Anyone arguing against an EV is going to talk about range, and here the Charger doesn’t make much of a case for itself. The EPA-rated range for the Scat Pack version is 241 miles, but the summer tires drop that to 216, and we only managed 185 miles in our Road-Trip Range test, which involves topping off the battery and driving 70 mph until the state of charge drops to 5 percent. Sure, classic muscle cars aren’t exactly long-legged; they drain their passenger-car-size fuel tanks with alacrity. Drive a 5.0-liter Mustang the way it wants to be driven, and good luck getting much more than 250 miles between fill-ups. But you can refill the Mustang in minutes, and charging is one place where the Charger goes slow. With a 400-volt electrical system, as opposed to the 800-volt systems found in many other new EVs, a quarter hour on the cord only added 66 miles to the Charger’s near-empty battery (a state from which it should charge the quickest). Half an hour of charging added a total of 115 miles, and 60 minutes yielded 166 miles. It took a long 72 minutes to top off the battery. Not good, Dodge. Not good at all. (Dodge tells us the SRT version will have an 800-volt architecture.)

Another point where the purists score: The 2024 Dodge Charger Daytona, as we tested it, cannot do a real burnout. We tried, goodness knows, using every electronic mode on offer, including Donut mode, but the best we could get was a whiff of smoke from the front tires. We were baffled; motor control is a software function, and surely Dodge could have programmed a burnout function, sending peak power to the rear motor and perhaps locking the front brakes for good measure. (After all, the front brakes locked when we didn’t want them to.) Dodge chief Matt McAlear later explained to us how physics work against the Scat Pack frying its own tires, but said the upcoming SRT version will be able to do a proper radial roast.

What is left to argue against the new Charger’s status as a proper muscle car? We must talk about the elephant in the room, or perhaps we should say the lack of an elephant motor under the hood. Proper muscle cars are supposed to have V-8 engines — but, really, are they? Back in the 1960s, the best technology for making massive tire-frying power was lots of cubic inches fed by huge carburetors that could flow cubic miles of air into them. Today, the electric motor is the best technology for big power come easy. If modern advances in batteries, computers, and software had come in the 1960s, isn’t it possible automakers would have built electric muscle cars back then? Certainly, if they wanted to win at the dragstrip, they would have.
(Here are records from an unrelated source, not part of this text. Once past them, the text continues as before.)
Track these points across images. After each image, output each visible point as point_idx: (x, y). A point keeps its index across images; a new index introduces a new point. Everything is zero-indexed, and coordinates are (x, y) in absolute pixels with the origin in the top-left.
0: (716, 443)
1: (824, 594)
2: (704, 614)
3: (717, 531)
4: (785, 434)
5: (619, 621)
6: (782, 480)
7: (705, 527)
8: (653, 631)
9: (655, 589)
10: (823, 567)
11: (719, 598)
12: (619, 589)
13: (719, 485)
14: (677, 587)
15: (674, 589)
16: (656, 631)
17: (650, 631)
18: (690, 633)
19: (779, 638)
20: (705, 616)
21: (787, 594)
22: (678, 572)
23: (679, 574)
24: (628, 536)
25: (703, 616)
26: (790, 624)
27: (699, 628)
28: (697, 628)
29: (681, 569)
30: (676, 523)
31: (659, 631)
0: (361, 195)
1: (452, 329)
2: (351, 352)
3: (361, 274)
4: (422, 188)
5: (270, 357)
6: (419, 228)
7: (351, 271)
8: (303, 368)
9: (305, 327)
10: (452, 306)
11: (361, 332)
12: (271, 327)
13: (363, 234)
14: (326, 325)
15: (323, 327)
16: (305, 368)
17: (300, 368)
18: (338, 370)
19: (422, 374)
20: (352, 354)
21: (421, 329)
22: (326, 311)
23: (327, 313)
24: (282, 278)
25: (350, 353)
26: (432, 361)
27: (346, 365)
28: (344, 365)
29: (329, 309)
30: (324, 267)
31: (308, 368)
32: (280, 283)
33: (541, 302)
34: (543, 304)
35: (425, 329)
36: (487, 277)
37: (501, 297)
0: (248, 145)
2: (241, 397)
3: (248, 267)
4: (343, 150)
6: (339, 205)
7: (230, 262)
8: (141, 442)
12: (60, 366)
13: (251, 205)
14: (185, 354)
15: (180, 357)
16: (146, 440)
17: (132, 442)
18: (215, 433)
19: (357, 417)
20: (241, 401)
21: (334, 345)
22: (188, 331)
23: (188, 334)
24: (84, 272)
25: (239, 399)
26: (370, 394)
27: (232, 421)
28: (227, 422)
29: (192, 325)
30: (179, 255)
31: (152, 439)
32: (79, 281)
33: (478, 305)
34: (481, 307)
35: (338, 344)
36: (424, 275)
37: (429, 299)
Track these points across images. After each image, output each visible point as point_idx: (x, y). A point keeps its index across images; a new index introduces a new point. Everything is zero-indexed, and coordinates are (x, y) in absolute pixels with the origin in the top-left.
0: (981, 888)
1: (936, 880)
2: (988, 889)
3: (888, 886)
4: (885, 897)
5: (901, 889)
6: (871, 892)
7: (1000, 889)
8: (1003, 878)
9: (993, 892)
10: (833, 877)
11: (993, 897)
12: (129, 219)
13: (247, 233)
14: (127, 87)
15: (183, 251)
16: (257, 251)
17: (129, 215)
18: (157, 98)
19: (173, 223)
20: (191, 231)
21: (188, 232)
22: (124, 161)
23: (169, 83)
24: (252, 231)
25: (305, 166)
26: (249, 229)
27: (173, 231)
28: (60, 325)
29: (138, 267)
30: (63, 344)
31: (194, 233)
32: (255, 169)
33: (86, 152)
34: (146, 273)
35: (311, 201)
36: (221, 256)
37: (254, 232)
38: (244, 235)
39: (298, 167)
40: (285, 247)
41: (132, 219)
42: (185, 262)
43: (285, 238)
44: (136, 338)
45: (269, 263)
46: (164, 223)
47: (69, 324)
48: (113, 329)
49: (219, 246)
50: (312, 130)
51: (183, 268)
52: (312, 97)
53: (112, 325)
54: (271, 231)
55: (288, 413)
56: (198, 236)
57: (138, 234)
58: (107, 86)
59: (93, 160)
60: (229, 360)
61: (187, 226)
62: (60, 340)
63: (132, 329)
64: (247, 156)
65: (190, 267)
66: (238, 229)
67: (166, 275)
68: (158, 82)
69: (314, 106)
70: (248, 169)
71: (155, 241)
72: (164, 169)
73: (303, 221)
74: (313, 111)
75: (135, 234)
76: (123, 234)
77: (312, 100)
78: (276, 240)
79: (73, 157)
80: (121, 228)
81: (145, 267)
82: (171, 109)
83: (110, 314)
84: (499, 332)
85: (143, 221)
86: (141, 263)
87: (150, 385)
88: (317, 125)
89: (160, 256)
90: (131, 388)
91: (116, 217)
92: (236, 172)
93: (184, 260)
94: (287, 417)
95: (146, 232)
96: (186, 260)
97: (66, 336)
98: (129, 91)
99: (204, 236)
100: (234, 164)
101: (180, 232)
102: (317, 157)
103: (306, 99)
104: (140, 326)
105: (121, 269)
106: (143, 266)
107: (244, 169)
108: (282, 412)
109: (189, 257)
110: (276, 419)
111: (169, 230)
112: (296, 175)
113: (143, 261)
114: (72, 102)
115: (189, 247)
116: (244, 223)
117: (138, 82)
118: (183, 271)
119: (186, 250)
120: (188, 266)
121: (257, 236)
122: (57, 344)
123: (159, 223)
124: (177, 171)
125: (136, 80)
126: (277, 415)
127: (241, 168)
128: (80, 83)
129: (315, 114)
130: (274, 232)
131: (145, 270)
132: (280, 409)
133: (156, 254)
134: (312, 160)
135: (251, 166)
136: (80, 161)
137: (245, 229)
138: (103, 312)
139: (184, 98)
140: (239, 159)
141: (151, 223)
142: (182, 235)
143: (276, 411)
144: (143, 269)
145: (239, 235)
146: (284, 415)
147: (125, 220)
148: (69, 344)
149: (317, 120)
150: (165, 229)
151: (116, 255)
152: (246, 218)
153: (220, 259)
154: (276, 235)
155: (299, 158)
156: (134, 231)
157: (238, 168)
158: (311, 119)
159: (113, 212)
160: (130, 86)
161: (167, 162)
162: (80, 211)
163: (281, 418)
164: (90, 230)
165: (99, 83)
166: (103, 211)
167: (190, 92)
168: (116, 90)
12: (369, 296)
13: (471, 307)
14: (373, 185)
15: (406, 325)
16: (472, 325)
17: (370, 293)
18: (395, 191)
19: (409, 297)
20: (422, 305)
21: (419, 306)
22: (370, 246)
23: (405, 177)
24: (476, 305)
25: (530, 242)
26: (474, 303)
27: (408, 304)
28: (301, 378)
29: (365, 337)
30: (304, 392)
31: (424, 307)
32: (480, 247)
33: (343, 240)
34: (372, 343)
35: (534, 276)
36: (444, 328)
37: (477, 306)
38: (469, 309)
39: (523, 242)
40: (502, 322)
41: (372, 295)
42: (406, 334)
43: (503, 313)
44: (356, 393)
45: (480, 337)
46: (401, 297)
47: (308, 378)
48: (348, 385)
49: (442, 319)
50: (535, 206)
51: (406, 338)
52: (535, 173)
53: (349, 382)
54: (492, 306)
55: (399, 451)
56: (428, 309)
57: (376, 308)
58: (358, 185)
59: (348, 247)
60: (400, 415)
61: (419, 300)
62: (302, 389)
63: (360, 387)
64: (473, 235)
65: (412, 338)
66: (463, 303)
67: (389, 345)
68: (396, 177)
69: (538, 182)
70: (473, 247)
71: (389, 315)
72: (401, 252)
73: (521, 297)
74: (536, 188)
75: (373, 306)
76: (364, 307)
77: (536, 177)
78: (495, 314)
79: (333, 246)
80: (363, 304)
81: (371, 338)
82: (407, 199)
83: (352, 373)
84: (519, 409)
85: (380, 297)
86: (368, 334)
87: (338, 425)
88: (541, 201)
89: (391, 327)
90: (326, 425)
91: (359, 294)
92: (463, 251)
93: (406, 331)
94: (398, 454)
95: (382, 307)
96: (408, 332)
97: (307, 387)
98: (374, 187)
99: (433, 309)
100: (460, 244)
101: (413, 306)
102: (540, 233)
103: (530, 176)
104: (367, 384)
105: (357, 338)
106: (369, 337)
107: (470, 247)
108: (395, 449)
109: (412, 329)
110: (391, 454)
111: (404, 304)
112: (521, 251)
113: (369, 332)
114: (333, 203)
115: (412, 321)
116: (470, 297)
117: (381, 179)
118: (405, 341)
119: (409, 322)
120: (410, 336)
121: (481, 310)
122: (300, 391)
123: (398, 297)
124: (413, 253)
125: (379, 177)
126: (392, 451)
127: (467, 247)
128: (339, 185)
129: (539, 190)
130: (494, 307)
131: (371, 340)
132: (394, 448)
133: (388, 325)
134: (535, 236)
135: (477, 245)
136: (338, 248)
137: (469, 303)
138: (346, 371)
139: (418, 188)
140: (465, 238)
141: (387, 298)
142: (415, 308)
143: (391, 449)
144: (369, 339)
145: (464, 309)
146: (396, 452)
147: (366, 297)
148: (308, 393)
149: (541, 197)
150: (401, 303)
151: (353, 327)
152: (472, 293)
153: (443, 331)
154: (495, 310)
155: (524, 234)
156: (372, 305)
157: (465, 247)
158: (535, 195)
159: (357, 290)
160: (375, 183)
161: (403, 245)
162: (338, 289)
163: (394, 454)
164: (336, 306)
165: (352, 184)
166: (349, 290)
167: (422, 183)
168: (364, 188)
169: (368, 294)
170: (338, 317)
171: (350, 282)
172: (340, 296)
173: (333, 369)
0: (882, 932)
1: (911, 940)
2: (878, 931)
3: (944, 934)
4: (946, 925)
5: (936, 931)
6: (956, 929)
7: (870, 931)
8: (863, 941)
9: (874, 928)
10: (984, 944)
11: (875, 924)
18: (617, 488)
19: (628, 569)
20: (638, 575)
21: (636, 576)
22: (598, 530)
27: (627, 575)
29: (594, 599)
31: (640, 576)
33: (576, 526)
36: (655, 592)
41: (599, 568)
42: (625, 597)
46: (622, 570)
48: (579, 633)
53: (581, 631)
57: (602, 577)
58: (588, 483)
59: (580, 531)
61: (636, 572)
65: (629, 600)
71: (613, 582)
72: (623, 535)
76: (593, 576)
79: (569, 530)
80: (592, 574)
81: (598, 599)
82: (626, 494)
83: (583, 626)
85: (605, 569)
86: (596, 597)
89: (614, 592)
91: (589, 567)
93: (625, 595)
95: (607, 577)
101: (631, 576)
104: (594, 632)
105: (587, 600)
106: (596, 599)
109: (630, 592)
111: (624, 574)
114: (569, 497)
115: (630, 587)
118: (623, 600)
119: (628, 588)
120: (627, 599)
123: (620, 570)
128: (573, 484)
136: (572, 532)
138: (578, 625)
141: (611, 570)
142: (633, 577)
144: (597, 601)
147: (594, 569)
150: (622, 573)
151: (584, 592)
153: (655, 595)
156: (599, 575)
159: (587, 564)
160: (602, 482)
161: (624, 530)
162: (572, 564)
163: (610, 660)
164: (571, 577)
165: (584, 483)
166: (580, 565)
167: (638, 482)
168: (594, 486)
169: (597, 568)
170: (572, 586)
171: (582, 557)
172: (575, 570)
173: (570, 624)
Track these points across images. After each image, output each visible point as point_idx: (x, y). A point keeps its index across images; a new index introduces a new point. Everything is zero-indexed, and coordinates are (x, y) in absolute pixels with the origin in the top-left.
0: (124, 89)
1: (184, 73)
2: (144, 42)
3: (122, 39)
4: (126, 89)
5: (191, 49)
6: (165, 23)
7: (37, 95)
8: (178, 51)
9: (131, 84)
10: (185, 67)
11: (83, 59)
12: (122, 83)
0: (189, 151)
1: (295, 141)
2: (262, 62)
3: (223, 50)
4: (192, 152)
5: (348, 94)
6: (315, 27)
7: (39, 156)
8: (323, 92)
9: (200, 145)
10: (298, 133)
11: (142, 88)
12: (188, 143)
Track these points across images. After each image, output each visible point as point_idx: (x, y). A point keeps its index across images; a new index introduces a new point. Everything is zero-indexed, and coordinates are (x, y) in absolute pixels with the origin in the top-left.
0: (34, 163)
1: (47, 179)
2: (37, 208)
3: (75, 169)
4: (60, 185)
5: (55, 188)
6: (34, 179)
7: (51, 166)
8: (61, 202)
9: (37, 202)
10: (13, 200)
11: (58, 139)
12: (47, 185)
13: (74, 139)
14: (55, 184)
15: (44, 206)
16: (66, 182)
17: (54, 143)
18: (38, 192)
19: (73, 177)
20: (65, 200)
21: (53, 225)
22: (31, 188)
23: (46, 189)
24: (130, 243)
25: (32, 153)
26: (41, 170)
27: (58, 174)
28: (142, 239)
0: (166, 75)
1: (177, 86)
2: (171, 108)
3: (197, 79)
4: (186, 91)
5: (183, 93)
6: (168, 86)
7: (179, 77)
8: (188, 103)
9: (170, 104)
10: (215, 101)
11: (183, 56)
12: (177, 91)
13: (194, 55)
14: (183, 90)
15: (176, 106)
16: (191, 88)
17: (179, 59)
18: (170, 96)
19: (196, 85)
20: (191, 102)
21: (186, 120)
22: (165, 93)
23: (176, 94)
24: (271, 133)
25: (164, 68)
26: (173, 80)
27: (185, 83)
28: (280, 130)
This Charger is a real muscle car, deal with it

All that said, we know our Mopar maniac friend is right: The Hemiheads are unlikely to accept the 2024 Dodge Charger Daytona Scat Pack as a proper muscle car. We can present them with all the facts, and many of them will simply say, “It just isn’t.”

Well, lack of burnouts and slow charging aside, we say the Charger is a proper muscle car, one that will do nearly all the things a classic muscle car will do — and do most of them better. To the purists who disagree, save your ire for the upcoming Hurricane-powered Charger Sixpack. A muscle car with a straight-six engine? No way. No way.